Since I only ask for one field (”Description”) when creating a bookmark and place no restrictions on that field (i want it to look like whatever the user wants to see in the interface), I need some way to generate an identifier for the bookmark. I could just give it a numeric or hash identifier, but then it would be useless to the user in terms of seeing it in their browser history (I want to allow the user to jump straight to the bookmark they want if their browser shows it as an option after they type ‘y’). I needed to create a slug. I could accept the “Description” field and then process it in my addBmark view, but instead I defined the form to have two fields, one optional, and used the contents of the description field to automatically populate the “name” field using Django’s built in slugify method available in the template API (thanks to the folks at the Django Meetup who pointed this out). This allows me to encapsulate the validation within the form, so my view code looks very clean – I just have to call the is_valid() method on the form, and the form then has two properties that give me everything I need to create the bookmark. Here’s the code (full source here).

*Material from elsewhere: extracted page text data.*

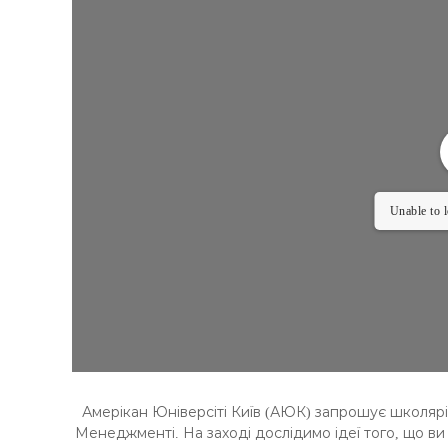
К
У
Ч
Н
І
В
С
Ь
К
Unable to 
О
Ї
М
О
Л
О
Д
І
Амерікан Юніверсіті Київ (АЮК) запрошує школярі
Менеджменті. На заході дослідимо ідеї того, що в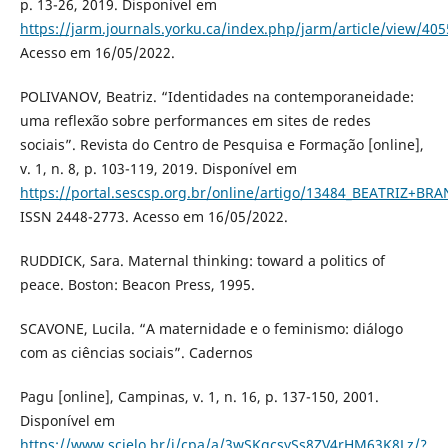
p. 13-26, 2019. Disponível em
https://jarm.journals.yorku.ca/index.php/jarm/article/view/40
Acesso em 16/05/2022.
POLIVANOV, Beatriz. “Identidades na contemporaneidade:
uma reflexão sobre performances em sites de redes
sociais”. Revista do Centro de Pesquisa e Formação [online],
v. 1, n. 8, p. 103-119, 2019. Disponível em
https://portal.sescsp.org.br/online/artigo/13484_BEATRIZ+
ISSN 2448-2773. Acesso em 16/05/2022.
RUDDICK, Sara. Maternal thinking: toward a politics of
peace. Boston: Beacon Press, 1995.
SCAVONE, Lucila. “A maternidade e o feminismo: diálogo
com as ciências sociais”. Cadernos
Pagu [online], Campinas, v. 1, n. 16, p. 137-150, 2001.
Disponível em
https://www.scielo.br/j/cpa/a/3wSKqcsySs8ZV4rHM63K8Lz/?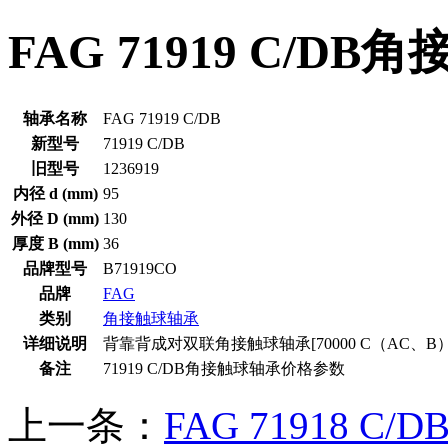
FAG 71919 C/D
轴承名称
FAG 71919 C/DB
新型号
71919 C/DB
旧型号
1236919
内径 d (mm)
95
外径 D (mm)
130
厚度 B (mm)
36
品牌型号
B71919CO
品牌
FAG
类别
角接触球轴承
详细说明
背靠背成对双联角接触球轴承[70000 C（AC、B）/D
备注
71919 C/DB角接触球轴承价格参数
上一条：
FAG 71918 C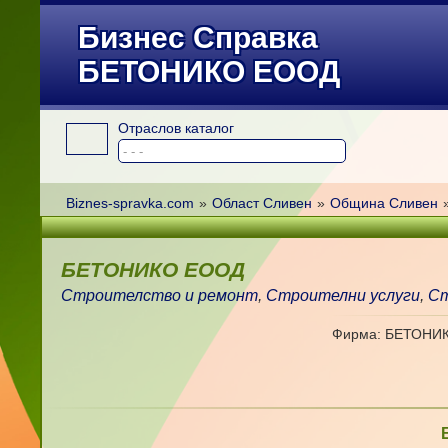
Бизнес Справка
БЕТОНИКО ЕООД
Отраслов каталог
Biznes-spravka.com
»
Област Сливен
»
Община Сливен
БЕТОНИКО ЕООД
Строителство и ремонт
,
Строителни услуги
,
Ст
Фирма: БЕТОНИ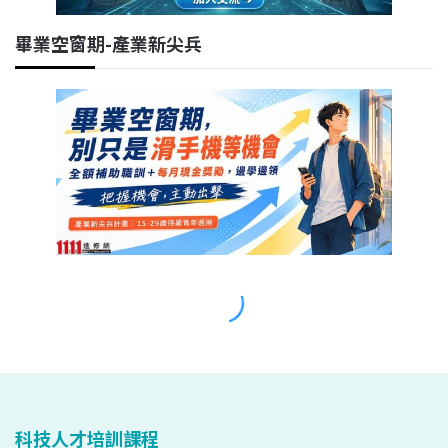
科技人才培訓課程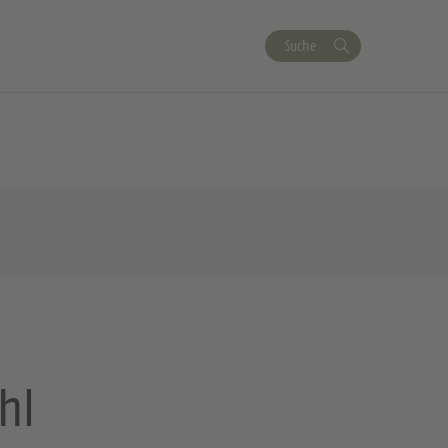
Suche
hl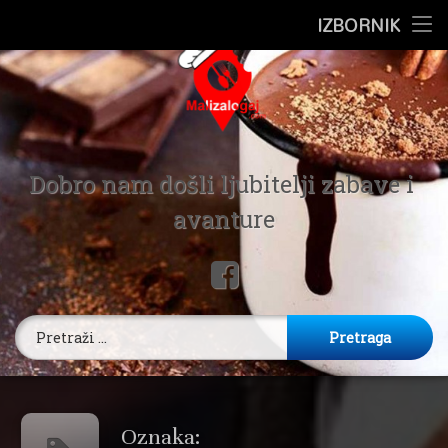
Preskoči
IZBORNIK
Pocetna
na
sadržaj
Putovanje
Ugostiteljstvo
Mali Zalog
Zdravlje
Dobro nam došli ljubitelji zabave i 
avanture
Recepti
Facebook
Poljo Kutak
Pretraga:
Oznaka: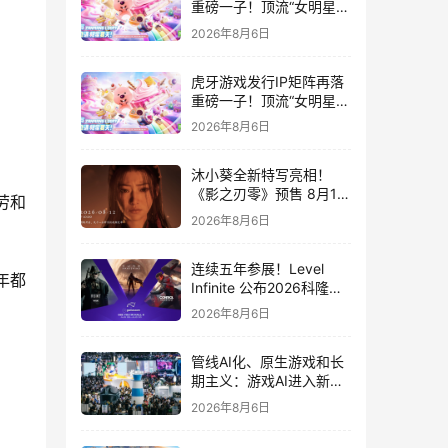
重磅一子！顶流“女明星”
ZANMANG LOOPY 正版
2026年8月6日
3D消除手游《消消奇遇》
惊喜曝光
虎牙游戏发行IP矩阵再落
重磅一子！顶流“女明星”
ZANMANG LOOPY 正版
2026年8月6日
3D消除手游《消消奇遇》
惊喜曝光
沐小葵全新特写亮相！
《影之刃零》预售 8月12
劳和
日开启
2026年8月6日
连续五年参展！Level
年都
Infinite 公布2026科隆游
戏展产品阵容
2026年8月6日
管线AI化、原生游戏和长
期主义：游戏AI进入新共
识时代
2026年8月6日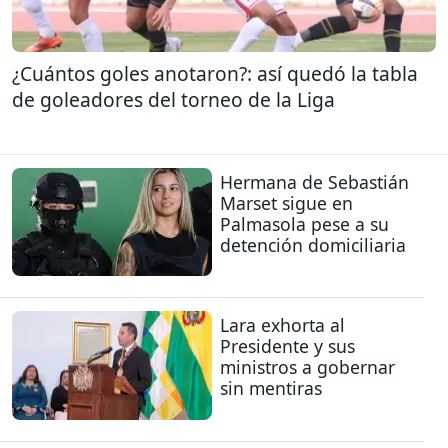
¿Cuántos goles anotaron?: así quedó la tabla
de goleadores del torneo de la Liga
Hermana de Sebastián
Marset sigue en
Palmasola pese a su
detención domiciliaria
Lara exhorta al
Presidente y sus
ministros a gobernar
sin mentiras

class AddBmarkForm(forms.Form):
    name = forms.CharField(max_length=50, required=False)
    description = forms.CharField(max_length=255, required=True)

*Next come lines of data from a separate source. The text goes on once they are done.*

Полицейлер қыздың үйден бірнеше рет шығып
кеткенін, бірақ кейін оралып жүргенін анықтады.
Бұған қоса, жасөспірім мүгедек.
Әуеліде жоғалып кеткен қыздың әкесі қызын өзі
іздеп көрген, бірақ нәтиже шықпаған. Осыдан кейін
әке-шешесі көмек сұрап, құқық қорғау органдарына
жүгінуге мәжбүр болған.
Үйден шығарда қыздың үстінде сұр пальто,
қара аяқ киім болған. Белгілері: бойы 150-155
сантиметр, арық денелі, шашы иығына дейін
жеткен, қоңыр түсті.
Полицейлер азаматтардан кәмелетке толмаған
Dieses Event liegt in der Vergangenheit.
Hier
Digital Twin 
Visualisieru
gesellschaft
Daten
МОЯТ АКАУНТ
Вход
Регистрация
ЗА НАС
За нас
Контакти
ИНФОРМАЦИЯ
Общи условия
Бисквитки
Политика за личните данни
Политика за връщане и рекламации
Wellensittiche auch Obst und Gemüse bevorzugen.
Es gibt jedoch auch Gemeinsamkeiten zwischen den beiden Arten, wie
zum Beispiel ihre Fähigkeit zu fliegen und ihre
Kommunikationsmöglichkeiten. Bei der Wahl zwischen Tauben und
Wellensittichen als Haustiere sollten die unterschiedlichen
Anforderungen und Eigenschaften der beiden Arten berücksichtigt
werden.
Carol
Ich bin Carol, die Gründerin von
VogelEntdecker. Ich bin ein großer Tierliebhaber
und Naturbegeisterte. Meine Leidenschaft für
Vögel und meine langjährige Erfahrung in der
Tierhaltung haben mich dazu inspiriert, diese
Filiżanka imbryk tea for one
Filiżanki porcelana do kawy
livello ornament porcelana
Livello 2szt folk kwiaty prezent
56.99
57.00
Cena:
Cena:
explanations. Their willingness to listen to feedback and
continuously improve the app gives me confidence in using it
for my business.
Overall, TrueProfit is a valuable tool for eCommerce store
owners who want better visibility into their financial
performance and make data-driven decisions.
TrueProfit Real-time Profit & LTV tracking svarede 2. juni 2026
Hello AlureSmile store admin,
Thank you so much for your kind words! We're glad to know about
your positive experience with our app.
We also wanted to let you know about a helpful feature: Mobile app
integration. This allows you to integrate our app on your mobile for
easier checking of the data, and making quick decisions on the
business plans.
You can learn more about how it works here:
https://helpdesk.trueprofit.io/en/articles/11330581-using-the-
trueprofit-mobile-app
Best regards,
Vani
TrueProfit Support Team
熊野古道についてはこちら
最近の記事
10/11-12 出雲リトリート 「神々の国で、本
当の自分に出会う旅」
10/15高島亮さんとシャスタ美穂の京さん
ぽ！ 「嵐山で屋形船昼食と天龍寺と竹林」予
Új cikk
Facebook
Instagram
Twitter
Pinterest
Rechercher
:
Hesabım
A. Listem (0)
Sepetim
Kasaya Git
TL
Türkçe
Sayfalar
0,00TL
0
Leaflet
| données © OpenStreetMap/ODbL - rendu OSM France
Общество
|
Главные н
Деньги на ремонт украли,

def clean_description(self):
    desc = self.cleaned_data['description']
    name = slugify(desc).decode()
    q = db.Query(Bmark)
    q.filter('name =', name)
    q.filter('user =', users.get_current_user())
    if (q.get()):
        raise forms.ValidationError(_("A bookmark with that \
                    name exists already"))
    else:
        self.cleaned_data['name'] = name
        return desc</pre>

Scraping Nextbus

For an unclear reason, nextbus does not have a clean, public API. My assumption is that they want to sell their data, but that's sort of pointless since they provide a free, publicly accessible website everywhere they provide service. It just sucks. So in order to make something better, I basically had to scrape that same publicly accessible website. It wasn't easy, as apparently nextbus hired a live bear to write their markup. Though all of their pages look almost identical, each has its own qurky combination of li, a, nobr, and font tags. I still managed to write a single scrape function to handle all of them, but it ended up being a bit more complex than it needed to be. Thank the powers that be for the BeautifulSoup library. The scrape code is here.

Misc Stuff

As I had mentioned before, I used the latest Django avaialble to me at the start of development. Though I don't get to play with the cool ORM stuff that's been added recently, I did get to use some of the new template tags, such as the {% empty %} tag to specify the behavior in the event of an empty {% for %} loop (docs here, used here).

All in all, I hope this helps people get to and from wherever it is they're going easier. This is the first project I've actually launched in a very long time, and certainly the most useful one.